Extract and manage HashTags from all the uploaded photos. Assuming 5 million photos uploaded every hour is 5 million.
More Details: Designing Hashtag Service
- Naive (count++) for every event
- Naive batching (batch on server and then write to database)
- Efficient batching with minimizing stop-the-world usng deep-copy
- Efficient batching with minimizing stop-the-world using two-maps
- Kafka adapter pattern to re-ingest the post hashtags partitioned by hashtag
- Create a DB hashtags with following schema:
+------------+-------------+------+-----+
| Field | Type | Null | Key |
+------------+-------------+------+-----+
| hashtag_id | varchar(50) | NO | PRI |
| count | int | YES | |
+------------+-------------+------+-----+
- Run
insertDBData()
function from insert_db_data to create asetup_db.sql
file. - Run the following command to insert data into the table.
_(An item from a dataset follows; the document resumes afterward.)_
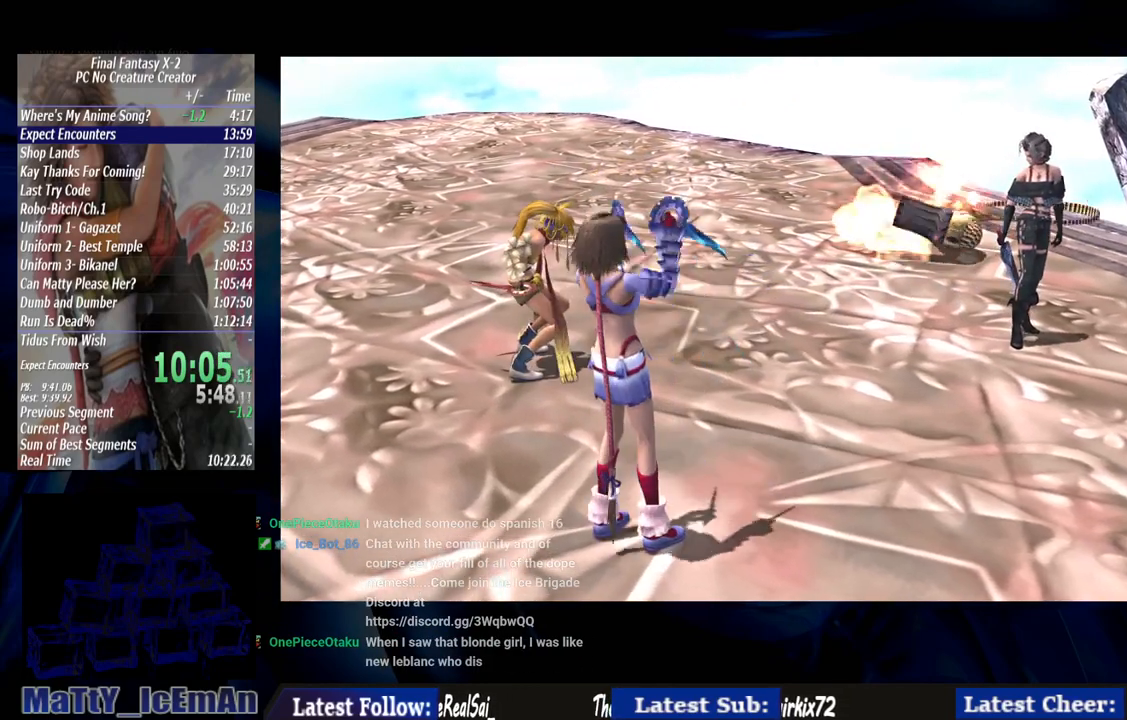
{"buttons": [], "left_stick": "center", "right_stick": "center", "events": []}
mysql -u root -p < setup_db.sql
- Run
main.go
For 6000 unique hastags and 10000 photo uploads, we have:
Naive Counting, Time Taken: 10.6695487s
Naive Batching, Time Taken: 9.0829599s
Efficient Batching (Deep-Copy), Time Taken: 547.9µs
Efficient Batching (Two-Maps), Time Taken: 521.4µs
Kafka Adapter, Time Taken: 4.4738473s
- Count for each hashtag is updated directly in the database every time a new post is processed. Each post triggers an immediate database write operation.
- Leads to a high frequency of database writes, causing significant latency as each write is blocking. The system stops processing new posts until the write operation completes, introducing delays.
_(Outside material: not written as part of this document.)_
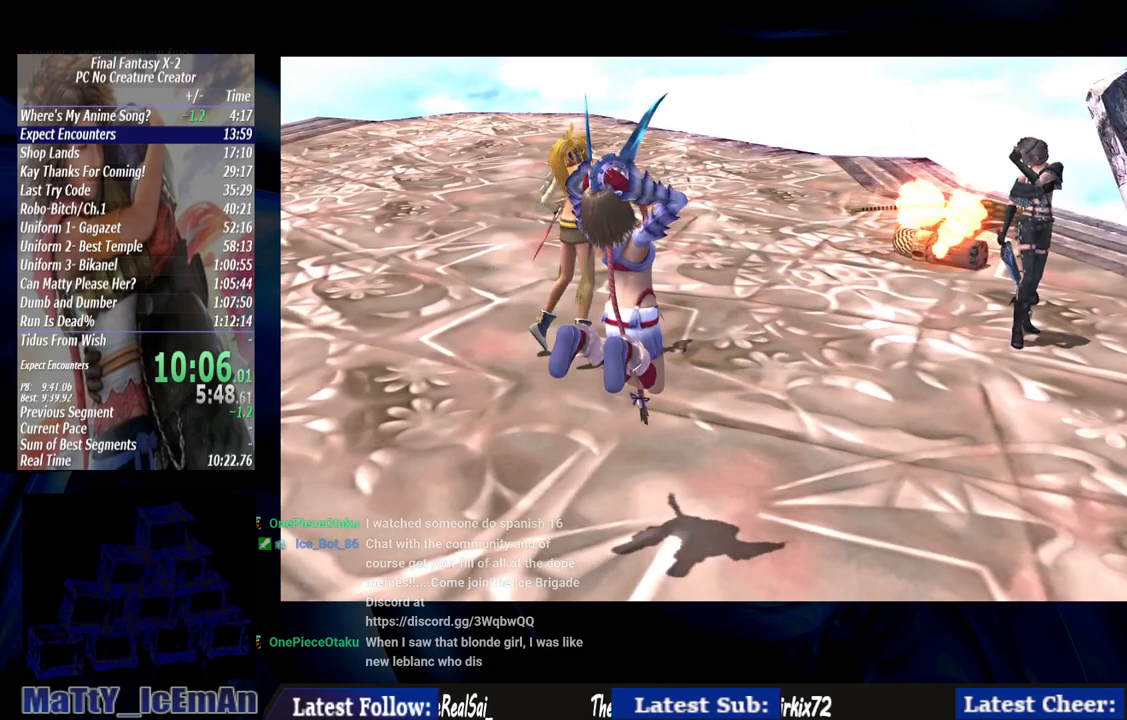
{"buttons": [], "left_stick": "center", "right_stick": "center", "events": []}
- Posts are batched in memory, and once a batch is complete, the entire batch is written to the database at once. Reduces the number of database writes, but the system still waits for the batch write to complete before processing new posts.
- Stop-the-World: The system "pauses" while waiting for the batch to be written to the database. New posts can't be processed until the database update is finished.
- Batches are accumulated in memory, and a separate goroutine is used to handle the database write in parallel. Before the write, a deep copy of the batch is made, allowing the main batch to continue accepting new posts.
- Stop-the-World: The effect is minimized because the batch write happens in parallel, and the system can continue processing new posts without waiting for the database update. However, there may still be some delay due to concurrent access to shared resources.
- Uses two maps to handle batch updates. One map is used for accumulating counts, while another map is used for processing the database write in parallel. The system switches between maps to ensure uninterrupted processing of new posts.
- Stop-the-World: Minimized by using two maps, ensuring that while one map is being written to the database, the other map continues accepting new posts. This reduces latency and improves concurrency.
- Instead of directly writing to the database during post processing, a Kafka producer is used to publish hashtag updates as events to a Kafka topic. A separate Kafka consumer processes these events and updates the database asynchronously.
- Stop-the-World: Eliminated because posts are immediately processed and pushed to Kafka, with database updates happening asynchronously in the background. This decouples the post processing from the database write operations, ensuring no delays in post handling.